- **WHAT IS NEEDED**:
Write the material out again in full, exactly.

- **EXTRACTED RECORDS**:
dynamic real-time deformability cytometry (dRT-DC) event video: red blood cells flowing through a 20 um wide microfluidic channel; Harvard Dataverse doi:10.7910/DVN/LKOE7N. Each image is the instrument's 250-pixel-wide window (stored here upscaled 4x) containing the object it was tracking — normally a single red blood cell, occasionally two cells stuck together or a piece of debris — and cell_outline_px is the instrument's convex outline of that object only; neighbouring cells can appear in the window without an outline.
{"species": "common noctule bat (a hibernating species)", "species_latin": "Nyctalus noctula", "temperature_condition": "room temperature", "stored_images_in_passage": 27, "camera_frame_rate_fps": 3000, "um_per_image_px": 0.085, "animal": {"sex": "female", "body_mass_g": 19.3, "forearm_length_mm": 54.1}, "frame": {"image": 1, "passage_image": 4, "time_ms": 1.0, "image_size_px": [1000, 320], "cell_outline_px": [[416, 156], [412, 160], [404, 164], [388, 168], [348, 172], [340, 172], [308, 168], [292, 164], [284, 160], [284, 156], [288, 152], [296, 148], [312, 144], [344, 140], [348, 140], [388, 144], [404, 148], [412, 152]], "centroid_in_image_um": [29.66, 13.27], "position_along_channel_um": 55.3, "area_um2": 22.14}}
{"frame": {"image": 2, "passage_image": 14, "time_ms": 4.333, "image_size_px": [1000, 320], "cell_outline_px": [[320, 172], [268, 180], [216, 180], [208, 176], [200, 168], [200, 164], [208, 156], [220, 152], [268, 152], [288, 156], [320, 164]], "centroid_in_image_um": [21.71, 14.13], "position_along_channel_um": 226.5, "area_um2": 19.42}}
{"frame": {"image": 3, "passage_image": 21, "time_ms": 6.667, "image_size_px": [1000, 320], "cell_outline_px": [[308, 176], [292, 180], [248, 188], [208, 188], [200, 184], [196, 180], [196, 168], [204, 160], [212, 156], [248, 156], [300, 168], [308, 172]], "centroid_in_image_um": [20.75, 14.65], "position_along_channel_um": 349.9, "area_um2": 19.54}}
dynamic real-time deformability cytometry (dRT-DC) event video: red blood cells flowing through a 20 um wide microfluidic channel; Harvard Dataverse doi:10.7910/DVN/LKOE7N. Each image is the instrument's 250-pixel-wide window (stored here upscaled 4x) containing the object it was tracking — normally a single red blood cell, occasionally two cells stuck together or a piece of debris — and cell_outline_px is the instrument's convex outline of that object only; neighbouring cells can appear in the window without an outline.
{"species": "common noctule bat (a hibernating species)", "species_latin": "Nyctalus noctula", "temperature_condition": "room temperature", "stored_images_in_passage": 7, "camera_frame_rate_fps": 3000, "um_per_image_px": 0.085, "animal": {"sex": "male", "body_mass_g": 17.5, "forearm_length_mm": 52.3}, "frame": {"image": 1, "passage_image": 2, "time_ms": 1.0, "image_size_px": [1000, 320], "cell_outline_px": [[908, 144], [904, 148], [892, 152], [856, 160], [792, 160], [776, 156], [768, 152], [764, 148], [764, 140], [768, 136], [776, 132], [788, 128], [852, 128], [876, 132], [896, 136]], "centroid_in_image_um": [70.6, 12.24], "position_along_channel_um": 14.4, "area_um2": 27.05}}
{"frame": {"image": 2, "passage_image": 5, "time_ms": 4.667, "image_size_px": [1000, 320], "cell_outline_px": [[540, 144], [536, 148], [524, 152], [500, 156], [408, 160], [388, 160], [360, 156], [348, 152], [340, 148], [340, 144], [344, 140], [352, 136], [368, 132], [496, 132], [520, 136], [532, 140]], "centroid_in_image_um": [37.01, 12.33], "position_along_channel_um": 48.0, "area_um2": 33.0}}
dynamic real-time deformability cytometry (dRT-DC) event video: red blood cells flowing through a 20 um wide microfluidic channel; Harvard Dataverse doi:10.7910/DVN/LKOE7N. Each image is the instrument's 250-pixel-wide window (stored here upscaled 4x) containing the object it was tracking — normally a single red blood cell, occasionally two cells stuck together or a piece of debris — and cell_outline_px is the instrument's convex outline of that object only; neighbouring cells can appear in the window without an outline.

- **SOLVED EXERCISE**:
dynamic real-time deformability cytometry (dRT-DC) event video: red blood cells flowing through a 20 um wide microfluidic channel; Harvard Dataverse doi:10.7910/DVN/LKOE7N. Each image is the instrument's 250-pixel-wide window (stored here upscaled 4x) containing the object it was tracking — normally a single red blood cell, occasionally two cells stuck together or a piece of debris — and cell_outline_px is the instrument's convex outline of that object only; neighbouring cells can appear in the window without an outline.
{"species": "common noctule bat (a hibernating species)", "species_latin": "Nyctalus noctula", "temperature_condition": "room temperature", "stored_images_in_passage": 27, "camera_frame_rate_fps": 3000, "um_per_image_px": 0.085, "animal": {"sex": "female", "body_mass_g": 19.3, "forearm_length_mm": 54.1}, "frame": {"image": 1, "passage_image": 4, "time_ms": 1.0, "image_size_px": [1000, 320], "cell_outline_px": [[416, 156], [412, 160], [404, 164], [388, 168], [348, 172], [340, 172], [308, 168], [292, 164], [284, 160], [284, 156], [288, 152], [296, 148], [312, 144], [344, 140], [348, 140], [388, 144], [404, 148], [412, 152]], "centroid_in_image_um": [29.66, 13.27], "position_along_channel_um": 55.3, "area_um2": 22.14}}
{"frame": {"image": 2, "passage_image": 14, "time_ms": 4.333, "image_size_px": [1000, 320], "cell_outline_px": [[320, 172], [268, 180], [216, 180], [208, 176], [200, 168], [200, 164], [208, 156], [220, 152], [268, 152], [288, 156], [320, 164]], "centroid_in_image_um": [21.71, 14.13], "position_along_channel_um": 226.5, "area_um2": 19.42}}
{"frame": {"image": 3, "passage_image": 21, "time_ms": 6.667, "image_size_px": [1000, 320], "cell_outline_px": [[308, 176], [292, 180], [248, 188], [208, 188], [200, 184], [196, 180], [196, 168], [204, 160], [212, 156], [248, 156], [300, 168], [308, 172]], "centroid_in_image_um": [20.75, 14.65], "position_along_channel_um": 349.9, "area_um2": 19.54}}
dynamic real-time deformability cytometry (dRT-DC) event video: red blood cells flowing through a 20 um wide microfluidic channel; Harvard Dataverse doi:10.7910/DVN/LKOE7N. Each image is the instrument's 250-pixel-wide window (stored here upscaled 4x) containing the object it was tracking — normally a single red blood cell, occasionally two cells stuck together or a piece of debris — and cell_outline_px is the instrument's convex outline of that object only; neighbouring cells can appear in the window without an outline.
{"species": "common noctule bat (a hibernating species)", "species_latin": "Nyctalus noctula", "temperature_condition": "room temperature", "stored_images_in_passage": 7, "camera_frame_rate_fps": 3000, "um_per_image_px": 0.085, "animal": {"sex": "male", "body_mass_g": 17.5, "forearm_length_mm": 52.3}, "frame": {"image": 1, "passage_image": 2, "time_ms": 1.0, "image_size_px": [1000, 320], "cell_outline_px": [[908, 144], [904, 148], [892, 152], [856, 160], [792, 160], [776, 156], [768, 152], [764, 148], [764, 140], [768, 136], [776, 132], [788, 128], [852, 128], [876, 132], [896, 136]], "centroid_in_image_um": [70.6, 12.24], "position_along_channel_um": 14.4, "area_um2": 27.05}}
{"frame": {"image": 2, "passage_image": 5, "time_ms": 4.667, "image_size_px": [1000, 320], "cell_outline_px": [[540, 144], [536, 148], [524, 152], [500, 156], [408, 160], [388, 160], [360, 156], [348, 152], [340, 148], [340, 144], [344, 140], [352, 136], [368, 132], [496, 132], [520, 136], [532, 140]], "centroid_in_image_um": [37.01, 12.33], "position_along_channel_um": 48.0, "area_um2": 33.0}}
dynamic real-time deformability cytometry (dRT-DC) event video: red blood cells flowing through a 20 um wide microfluidic channel; Harvard Dataverse doi:10.7910/DVN/LKOE7N. Each image is the instrument's 250-pixel-wide window (stored here upscaled 4x) containing the object it was tracking — normally a single red blood cell, occasionally two cells stuck together or a piece of debris — and cell_outline_px is the instrument's convex outline of that object only; neighbouring cells can appear in the window without an outline.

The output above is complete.